Format:Gebundene Ausgabe
Seiten:464
EAN:9783423289733

Rezensionen zu "Der tragische Kanzler"

  1. Portrait eines zu unrecht vergessenen Staatsmanns

    Peter Reichel bricht eine Lanze für den "tragischen Kanzler" Hermann Müller. Der SPD-Politiker war zweimal Kanzler in der Zeit der Weimarer Republik, zuerst 1920, für gut drei Monate, dann von Juni 1928 bis März 1930. Zuvor hatte er als Außenminister die undankbare Aufgabe übernommen, den Versailler Vertrag zu unterzeichnen, was ihm lebenslänglich den Hass rechter Fanatiker eintrug. Nach dem gescheiterten Kapp-Putsch der rechten Republikgegner wurde er Nachfolger kurzzeitig Nachfolger des sich in der dadurch hervorgerufenen Krise zwiespältig verhalten habenden Reichskanzlers Bauer, ebenfalls von der SPD. Doch die Kanzlerschaft währte nur kurz, denn bei den anstehenden ersten Wahlen zum Reichstag verlor die Weimarer Koalition, vor allem die MSPD, an Stimmen. Doch Müller blieb ein wichtiger Politiker der Weimarer Republik. Er leistete zum einen einen großen Beitrag zur Wiedervereinigung von MSPD und USPD. Als SPD-Vorsitzender war er zum anderen an weiteren Regierungsbildungen/Sondierungen dazu beteiligt, bis er dann 1928 wieder Kanzler einer großen Koalition wurde. Doch auch die zweite Kanzlerschaft war von großen Belastungen gekennzeichnet, außenpolitisch ging es um die Regulierung der Reparationszahlungen durch den Young-Plan, Voraussetzung für die endgültige Räumung der von Frankreich und Belgien besetzten Gebiete in Deutschland. Gegen die Anfeindungen von rechts kam es in diesen Fragen zu einer für das Deutsche Reich durchaus positiven Entscheidung, innenpolitisch scheiterte Müller aber am Streit der Flügelparteien SPD und DVP über die Finanzierung der Arbeitslosenversicherung, die durch die Weltwirtschaftskrise zusätzliche Brisanz bekam. Angesichts der immensen Belastungen konnte Müller, wie viele andere auch, eigentlich nur scheitern, doch daraus hat er zumindest das beste gemacht. Bescheiden mögen seine Erfolge sein, aber mehr war auch nicht zu erwarten. Durch sein Naturell hat er sich durchaus Achtung bei seinen innen- und außenpolitischen Gegnern verschafft, sieht man mal von den Extremisten von links und rechts ab, die ihn über den Tod hinaus verachteten.

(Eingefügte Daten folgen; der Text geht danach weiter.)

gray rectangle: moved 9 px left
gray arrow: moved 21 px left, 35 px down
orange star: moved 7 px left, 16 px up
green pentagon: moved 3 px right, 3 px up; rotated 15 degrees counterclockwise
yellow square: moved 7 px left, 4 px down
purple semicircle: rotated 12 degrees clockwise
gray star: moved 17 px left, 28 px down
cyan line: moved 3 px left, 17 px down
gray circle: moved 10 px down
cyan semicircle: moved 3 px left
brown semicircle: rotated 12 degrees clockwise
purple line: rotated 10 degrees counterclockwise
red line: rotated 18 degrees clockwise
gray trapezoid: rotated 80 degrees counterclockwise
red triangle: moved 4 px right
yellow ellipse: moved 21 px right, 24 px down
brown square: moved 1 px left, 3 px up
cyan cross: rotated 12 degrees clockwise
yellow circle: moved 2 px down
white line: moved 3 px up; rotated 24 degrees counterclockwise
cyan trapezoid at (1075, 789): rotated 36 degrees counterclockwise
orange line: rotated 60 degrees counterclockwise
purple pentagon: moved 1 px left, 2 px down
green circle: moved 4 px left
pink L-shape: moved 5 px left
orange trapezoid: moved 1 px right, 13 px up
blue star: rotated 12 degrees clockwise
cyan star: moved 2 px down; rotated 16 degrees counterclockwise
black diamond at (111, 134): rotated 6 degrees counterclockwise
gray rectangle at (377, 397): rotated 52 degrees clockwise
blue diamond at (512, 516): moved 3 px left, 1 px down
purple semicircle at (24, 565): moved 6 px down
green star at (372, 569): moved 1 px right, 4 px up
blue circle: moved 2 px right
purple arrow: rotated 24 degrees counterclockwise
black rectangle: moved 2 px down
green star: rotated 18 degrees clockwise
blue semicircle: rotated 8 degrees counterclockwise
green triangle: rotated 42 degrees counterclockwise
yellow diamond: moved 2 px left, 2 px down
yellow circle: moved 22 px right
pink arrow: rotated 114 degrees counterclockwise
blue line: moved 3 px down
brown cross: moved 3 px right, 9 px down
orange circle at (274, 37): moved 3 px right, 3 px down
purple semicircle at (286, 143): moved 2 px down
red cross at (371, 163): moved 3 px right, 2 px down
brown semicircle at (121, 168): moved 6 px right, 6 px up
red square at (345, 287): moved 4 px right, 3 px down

    Peter Reichel gebührt der Verdienst, diesen zu unrecht weitgehend vergessenen Politiker der Weimarer Republik in angebrachte Erinnerung zu rufen. In Detailfragen kann man allerdings bisweilen anderer Ansicht als Reichel sein, so etwa bei der Darstellung der Vorgeschichte des Versailler Vertrags. Auch Reichel rügt zu recht das Verhalten des Vorgängers Müllers als Außenminister, Graf Brockdorff-Rantzau, der absichtlich den diplomatischen Fauxpas beging, während seiner Erklärung zur Vertragsübergabe sitzen zu bleiben. Doch ob ein klügeres Verhalten angesichts des virulenten Hasses nach dem Weltkrieg einen für Deutschland günstigeren Vertrag ermöglicht hätte, darf meiner Ansicht nach bezweifelt werden. Und was Reichels mehrfach geäußerte Kritik an der angeblichen Kompromissbereitschaft der SPD betrifft: Wie weit soll eine Partei im Sinne der Staatsraison mit der Selbstverleugnung gehen? Drei Mal (!) stellte die Reichstagsfraktion die Parteihaltung über das Staatsinteresse, beim ersten Mal wegen der Ungleichbehandlung der Reichsländer Sachsen und Bayern im Punkt Radikalismus (im linken Sachsen kam es zur sogenannten Reichsexekution, im rechten Bayern konnten sich Rechtsradikale munter ungehindert ausbreiten), in der Panzerkreuzerauseinandersetzung ging es um Kosten der Aufrüstung angesichts steigender Staatsausgaben und drohender Verelendung großer Volksteile. Und, negativer Höhepunkt aus Sicht Reichels, der erzwungene Rücktritt Müllers wegen der Weigerung seiner Partei, einer vom Koalitionspartner DVP gewünschten Reduzierung der Arbeitslosenhilfe zuzustimmen. Aber erstens gehören zum Scheitern einer Ehe immer zwei, außerdem liefen hinter den Kulissen längst Bestrebungen des konservativen Reichspräsidenten Hindenburg und ihm nahe stehender Konservativer, die Republik abzuschaffen und den Einfluss der SPD ein für alle mal auszuschalten. Wenn Reichel an dieser Stelle den sozialdemokratischen Reichstagsabgeordneten vorwirft, zu den Totengräbern der Republik zu gehören, so ist das meiner Ansicht nach falsch. Von diesen Ausnahmen abgesehen haben die Sozialdemokraten sich nämlich sehr oft verbiegen müssen, um Politik möglich zu machen. Doch irgendwo sollte auch Selbstachtung ins Spiel kommen, oder?